It's Official: Va. Democrats Gain in U.S. House
Tuesday, November 25, 2008
RICHMOND, Nov. 24 -- The State Board of Elections certified results of the Nov. 4 election Monday, giving Democrats control of Virginia's congressional delegation for the first time in nearly a decade.
The count confirmed that Democrat Tom Perriello defeated Republican Rep. Virgil H. Goode Jr. in one of the closest House races in the nation.
Perriello proclaimed victory and has started his congressional orientation. Goode said Monday he will seek a taxpayer-funded recount.
If it holds, Perriello's narrow victory provides proof that this once conservative Southern state is starting to become blue in areas beyond left-leaning Northern Virginia.

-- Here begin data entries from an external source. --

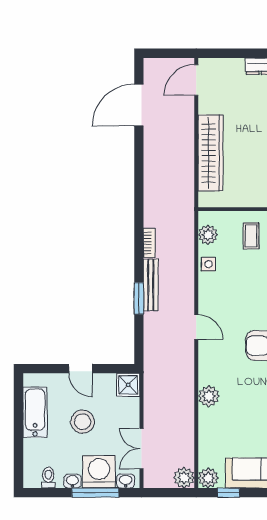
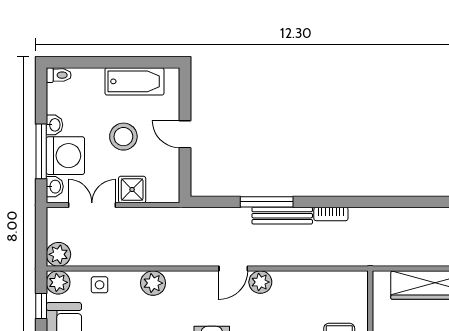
plant: (208, 235) -> (260, 282), moved
side table: (208, 264) -> (100, 285), moved
window: (139, 298) -> (267, 202), width x1.44
door: (81, 369) -> (185, 134), hinge flipped
shower: (128, 385) -> (132, 190), moved
toilet: (48, 477) -> (59, 75), moved

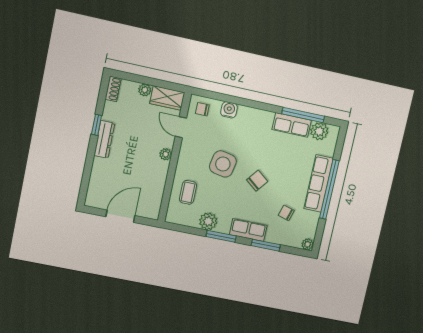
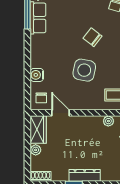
door: (181, 127) -> (60, 113), swing flipped
plant: (166, 154) -> (108, 121), moved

Republicans consider the defeat an "anomaly." They say Goode and Republican Rep. Thelma D. Drake in Hampton Roads can attribute their losses to Democrat Barack Obama's popularity and message of change. They predict Republicans will reclaim at least two House seats in 2010.
"They're going to beat their chests and declare victory, but . . . they shouldn't rest too much on their laurels," said Del. Jeffrey M. Frederick (Prince William), state Republican Party chairman.
Eight years ago, Virginia Republicans controlled all five statewide offices and the General Assembly. But they began losing ground in 2001 and have since lost two successive gubernatorial elections, two Senate seats, and control of the state Senate.
Republicans started this year with an 8 to 3 edge in the congressional delegation but lost three seats when Perriello defeated Goode, Democrat Glenn Nye defeated Drake and Democrat Gerald E. Connolly won the district of retiring U.S. Rep. Tom Davis (R).
Republicans attribute recent losses to a national fatigue caused largely by President Bush's sagging approval ratings, an unpopular war in Iraq and the economic crisis.
Attorney General Robert F. McDonnell, the presumptive Republican nominee for governor next year, said the GOP had a "real tough sell" this year, but he also acknowledged the party needs to do a better job focusing on core issues.
"Anytime you lose elections, there's cause for an analysis," he said.
Levar Stoney, executive director of the state Democratic Party, said Perriello and Nye won in competitive districts because they offered concrete solutions to local problems. "They presented the better ideas," Stoney said.